**What is expected:** Your reply must contain exactly the lines running from the one with "Complément d’information à propos de" to the last line of the entries below, both included, and no other lines.

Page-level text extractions
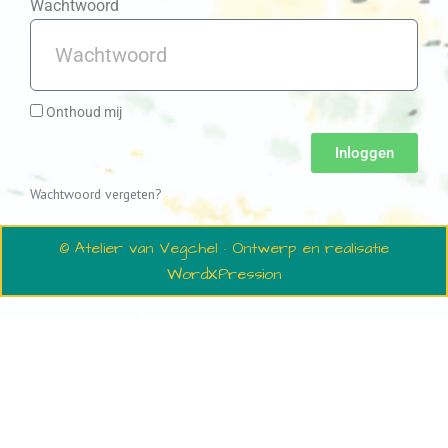
Wachtwoord
Onthoud mij
Inloggen
Wachtwoord vergeten?
© Atelier van Vegchel · Ontwerp en realisatie
WordXPression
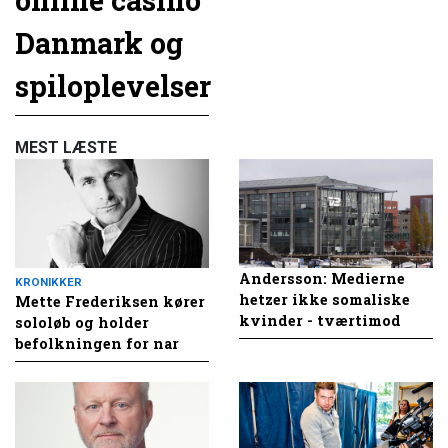
Danmark og
spiloplevelser
MEST LÆSTE
Andersson: Medierne
KRONIKKER
hetzer ikke somaliske
Mette Frederiksen kører
kvinder - tværtimod
sololøb og holder
befolkningen for nar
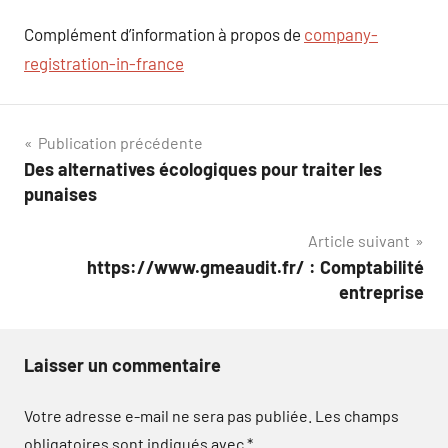
Complément d’information à propos de
company-
registration-in-france
Navigation
Publication précédente
Des alternatives écologiques pour traiter les
de
punaises
l’article
Article suivant
https://www.gmeaudit.fr/ : Comptabilité
entreprise
Laisser un commentaire
Votre adresse e-mail ne sera pas publiée.
Les champs
obligatoires sont indiqués avec
*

**Exercise result:**
Complément d’information à propos de
company-
registration-in-france
Navigation
Publication précédente
Des alternatives écologiques pour traiter les
de
punaises
l’article
Article suivant
https://www.gmeaudit.fr/ : Comptabilité
entreprise
Laisser un commentaire
Votre adresse e-mail ne sera pas publiée.
Les champs
obligatoires sont indiqués avec
*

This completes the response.